Does it make it any easier — or the path any different — to eventually get back?
That's now the grand question.
For now, Kent State's players need a nap. They returned to a hero's welcome by almost 300 fans on campus Thursday night, about six hours after being eliminated by two-time defending national champion South Carolina. After two weeks on the road from the Super Regionals at Oregon and then a direct flight to Omaha, their first worry Thursday was finding their car keys and remembering how to get to their own beds.
In a larger sense, though, a new set of expectations — and maybe a new reality — will follow this team and this program. Now that the Flashes kicked in what once seemed like an impenetrable door, their goal is to remember the way in next time.
Next year? Once every five years?
Those are questions without solid answers and questions that may not have seemed legitimate two weeks ago. But when Kent State and Stony Brook crashed the College World Series party and the Flashes eventually eliminated No. 1 seed Florida, it became clear that it can be done.
Is this the ceiling? Just how much of this was Kent State finding lightning in a bottle, and how much of it can be pushed forward? Only time will tell.
"It was disappointing to lose (Thursday)," Kent State coach Scott Stricklin said. "But to be one of the last five teams standing when no one really gave us an opportunity to do that, it says a lot about our players and what we've been able to do as a program. We're really proud.
"Now, we just build on this. Expectations have always been high for Kent State baseball but now it's going to go on to a different level. We're going to use this. Our program is going to continue to get bigger and stronger. We're going to use it to continue to get recruits here. Expectations are going to be up, and that's a good thing."
Besides a safe landing from the cloud everyone associated with the Kent State program has been floating on, keeping Stricklin will be priority No. 1. Any time a coach from an upstart program leads this type of run, the big boys and their big wallets will come calling. Kent State has some pretty good resources and reasons Stricklin would and should stay, too, so that will be interesting.
As for next year, the talent will be there. It could be better than this year, actually. The Flashes lost five seniors and had three underclassmen drafted, but none who are guaranteed to leave. Two freshmen were in the regular starting lineup, and another stellar recruiting class is coming.
"We felt like next year was the team that might make another run," Stricklin said. "We were disappointed to lose (at Texas) in the regionals a year ago with a very talented team.

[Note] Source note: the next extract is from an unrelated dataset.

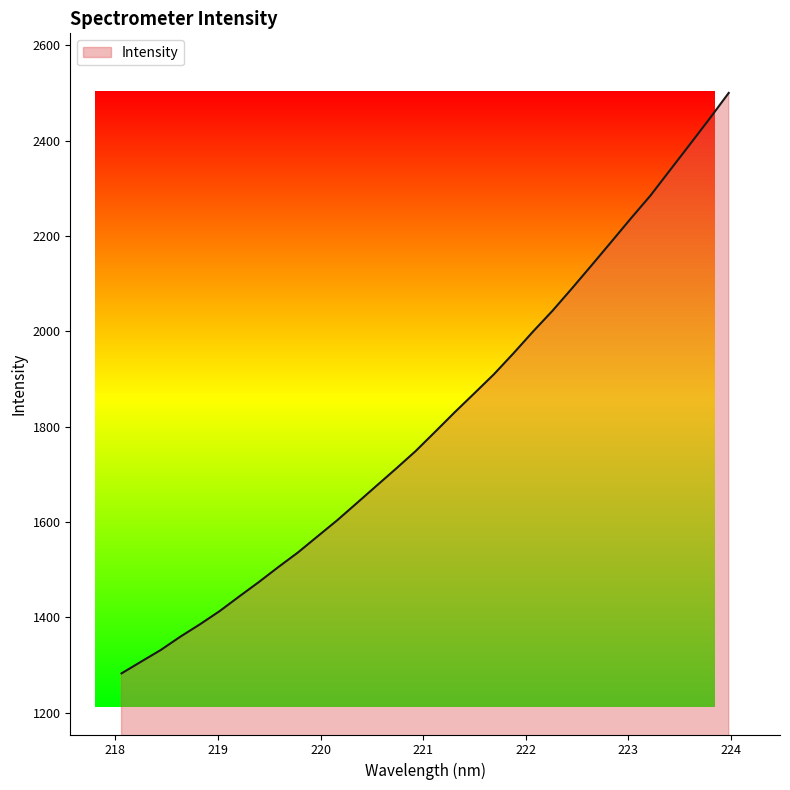

How many series are shown in this chart?

1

"There's no question the future is bright. We said it as coaches coming in and looking at the big board and the team we have, we felt like next year might be the year we could maybe make another run at it. Next year we thought was the year, talent-wise, that maybe we could get to a Super Regional."
Now, as many as seven returning regulars and six pitchers have the experience of winning a Super Regional at Oregon.

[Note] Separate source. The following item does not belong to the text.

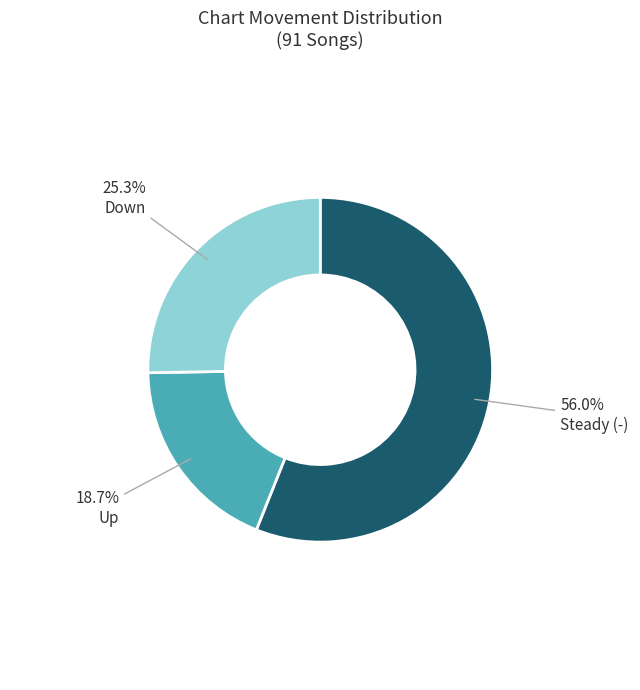

Between Down and Up, which is larger?

Down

That group will be joined by talented newcomers, and increased competition should only make the team better. The blueprint will remain, too.
"We're not going away from our formula," Stricklin said. "We're not going to start recruiting Texas or California or Florida. We do it with kids from Ohio and Western Pennsylvania. We do have a (recruit) from Michigan and one (junior-college transfer) from the state of Washington, but that's a fluke. He played summer ball with some of our guys last summer and that's how that happened.

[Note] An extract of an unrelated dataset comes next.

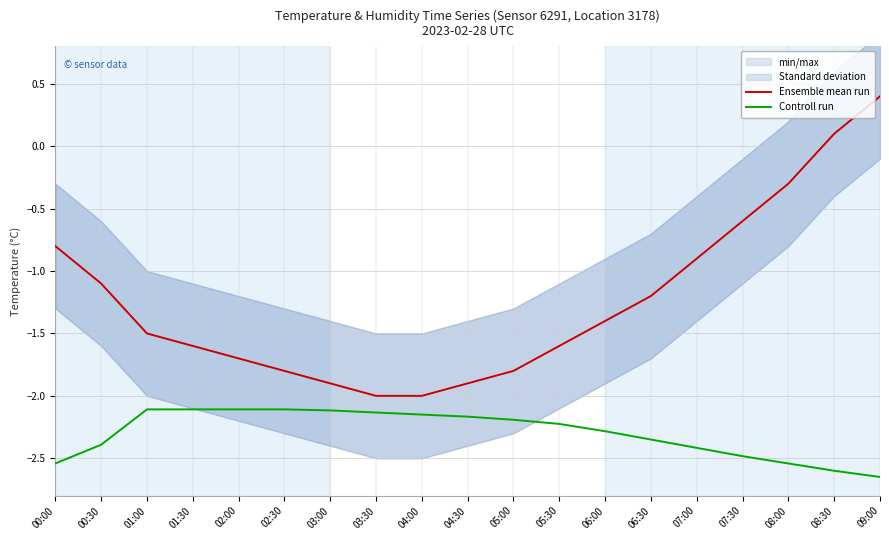

True or false: Controll run has a value of -2.2 at 04:30.

True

"We're not shying away from our formula that's made us successful."
This year's team was undoubtedly helped by a mild Ohio winter that allowed Kent State to practice outside before starting its season in mid-February and play almost without interruption. The field turf on Kent State's home field helps, but that wasn't the only factor. The 2012 Kent State was 8-10 early in the season and finished 47-20. The Flashes finished the year by winning 23 of their last 26 and were 9-3 overall in neutral-site games.
That comes down to chemistry, leadership, pitching and defense.
The 2012 Flashes had all of the above. Future teams will try to use that as a plus, not a burden, and must embrace the new, higher expectations.
"I don't think this changes anything (in the big picture)," Stricklin said. "There are 297 Div. I baseball teams, and every single one of those coaches, no matter if you're ranked 297 or No. 1, at some point you mutter the word, 'Omaha.'
"That's not going to change. We're always going to try to get here, continue to try to build it. If you think you don't have to build any more, you're done."
At Kent State, the hope is that this thing is really just getting started.